READ: eThekwini ANC councillor shot dead in Glebelands hostel
"Simo Mncwabe, who had resigned as municipal manager in Mooi River, was alleged by comrades in Pietermaritzburg to know about extortion of money by an ANC official."
De Haas said some of the killings appeared to be linked to the competition between factions within the party.
"For example, Senzo Mchunu’s supporters opposed to Willies Mchunu’s. There was speculation at the time that Phillip Dlamini who died in Ntshanga, took the bullet for the eThekwini mayor, James Nxumalo, who was due at the meeting at which he was killed, or the preferred candidate for the area.

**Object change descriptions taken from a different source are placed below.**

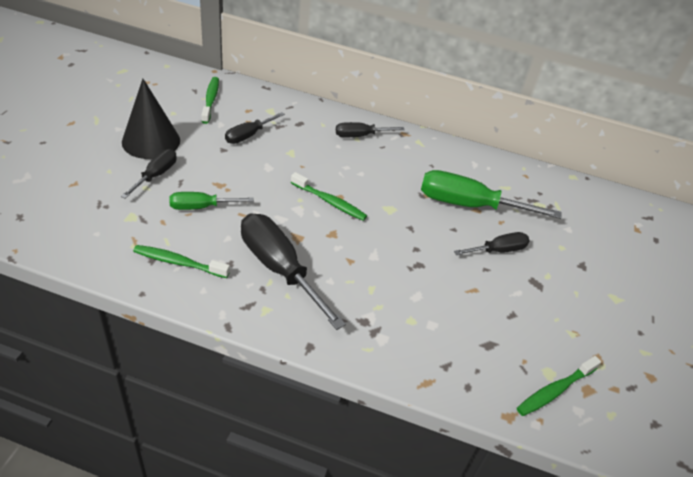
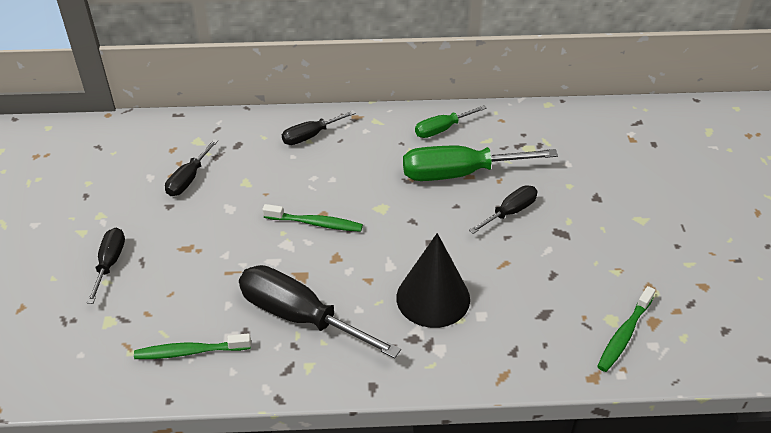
camera: 15 degrees left, 0 degrees up
black cone [122,79,180,159] -> black cone moved to [396,233,470,328]
green screwdriver [169,192,254,210] -> green screwdriver moved to [415,105,487,138]
green toothbrush [201,77,219,124] -> none

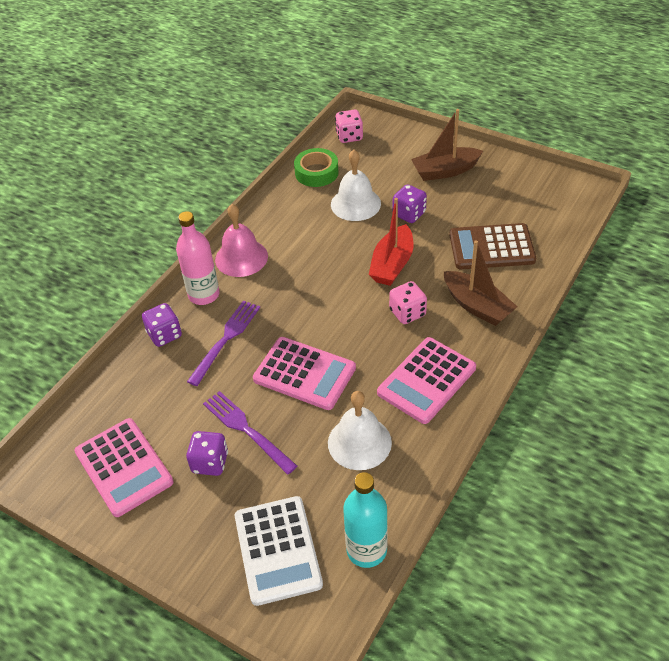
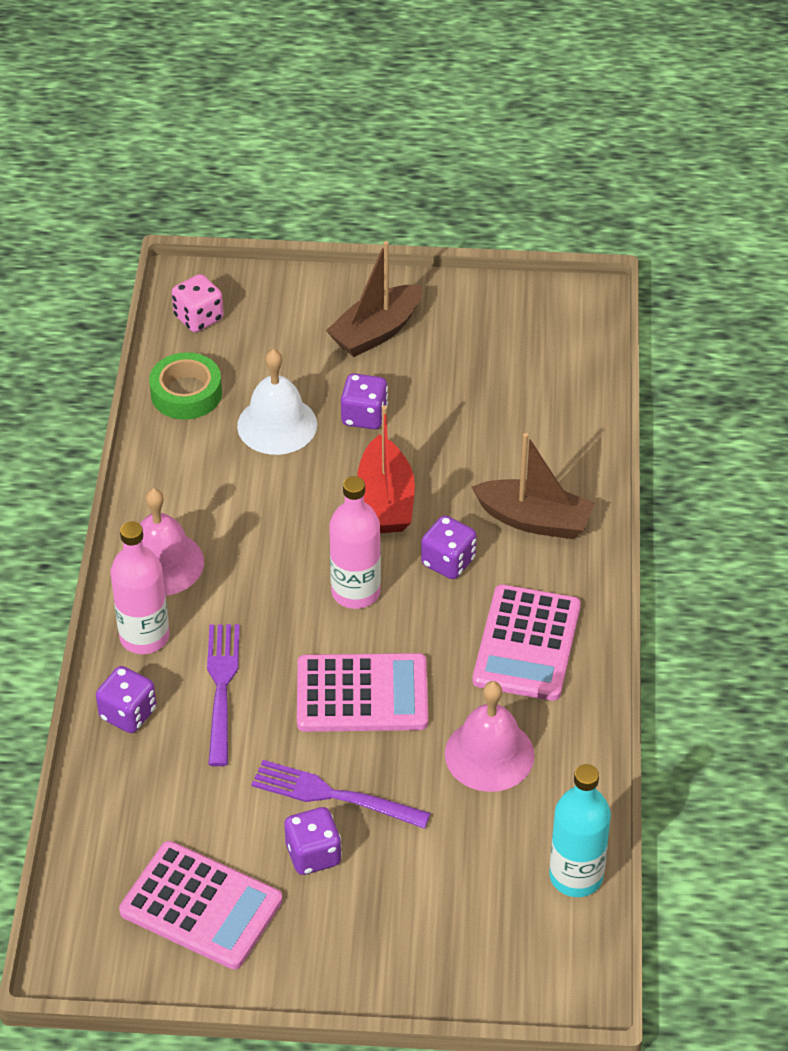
camera: 30 degrees left, 0 degrees up
white calculator [235,496,323,606] -> none
white bell [328,391,392,470] -> pink bell [445,681,535,792]
pink dice [389,281,427,324] -> purple dice [421,515,477,579]
brown calculator [449,223,536,269] -> none
none -> pink bottle [329,476,381,609]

"Joe Dlamini, who was killed in Pietermaritzburg, was number one on a hit list, and there was an attack on one of the others [ANC members] whose name appeared on the list. The municipal manager Mxolisi Nkosi, whose name also appeared on the list, was suspended as manager on the pretext of financial irregularity, but he had made unpopular decisions relating to alleged corruption by senior employees and other unpopular [political] decisions."
'Factional resentment continues'
READ: Worse protests to come - expert
De Haas said all the names on the hit list were people who supported erstwhile premier Senzo Mchunu, who was axed and replaced by Willies Mchunu.
"Even though changes have been made with the replacement of Senzo Mchunu with Willies Mchunu, factional resentment continues and together with a stand against corruption, is said to play a part in some of the killings," she said.
De Haas said it was concerning that people were still being killed, despite nominations having been finalised.
"There may well be inter-party incidents and tensions in strongly contested areas, for example the ANC vs the IFP, the ANC vs independent candidates or the EFF.”
She said the crux of the problem was that there were few convictions.
"So people get away with it. And because hit men are generally used, it becomes even more difficult to get a conviction of who sent the hit men, especially if witnesses die.
"As long as people keep getting away with murder, those who want to kill political or other enemies will continue doing so," De Haas said.